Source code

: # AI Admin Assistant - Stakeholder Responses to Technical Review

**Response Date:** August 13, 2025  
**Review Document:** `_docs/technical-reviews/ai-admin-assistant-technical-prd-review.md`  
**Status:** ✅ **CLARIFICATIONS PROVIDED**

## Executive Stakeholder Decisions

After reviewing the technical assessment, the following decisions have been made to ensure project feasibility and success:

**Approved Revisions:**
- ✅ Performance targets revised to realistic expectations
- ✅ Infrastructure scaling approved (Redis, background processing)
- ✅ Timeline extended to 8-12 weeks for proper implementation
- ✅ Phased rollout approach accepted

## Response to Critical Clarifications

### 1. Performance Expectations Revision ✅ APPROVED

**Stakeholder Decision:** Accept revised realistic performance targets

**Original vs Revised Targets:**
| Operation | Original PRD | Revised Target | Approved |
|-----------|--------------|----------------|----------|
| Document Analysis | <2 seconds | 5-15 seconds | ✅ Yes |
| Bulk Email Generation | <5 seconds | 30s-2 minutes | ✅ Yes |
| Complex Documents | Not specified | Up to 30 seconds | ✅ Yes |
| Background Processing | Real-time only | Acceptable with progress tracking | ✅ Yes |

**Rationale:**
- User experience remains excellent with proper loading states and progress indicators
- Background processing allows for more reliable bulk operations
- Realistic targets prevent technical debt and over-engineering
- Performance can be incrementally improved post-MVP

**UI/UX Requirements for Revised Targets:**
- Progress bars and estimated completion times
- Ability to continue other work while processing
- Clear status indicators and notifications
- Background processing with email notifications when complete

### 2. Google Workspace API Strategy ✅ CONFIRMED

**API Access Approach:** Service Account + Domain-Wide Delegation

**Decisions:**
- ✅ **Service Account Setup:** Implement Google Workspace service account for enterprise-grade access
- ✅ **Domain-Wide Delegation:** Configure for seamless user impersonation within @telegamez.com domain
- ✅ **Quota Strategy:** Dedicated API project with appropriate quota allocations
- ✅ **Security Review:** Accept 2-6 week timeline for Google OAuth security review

EXERCISE OBJECTIVE: Convert the lines from the one containing "## Executive Stakeholder Decisions" through the one containing "After reviewing the" into a Markdown table with the columns Row and Text, numbering each line in Row and skipping blank lines.

WRITTEN REPLY:
| Row | Text |
|---|---|
| 1 | ## Executive Stakeholder Decisions |
| 2 | After reviewing the technical assessment, the following decisions have been made to ensure project feasibility and success: |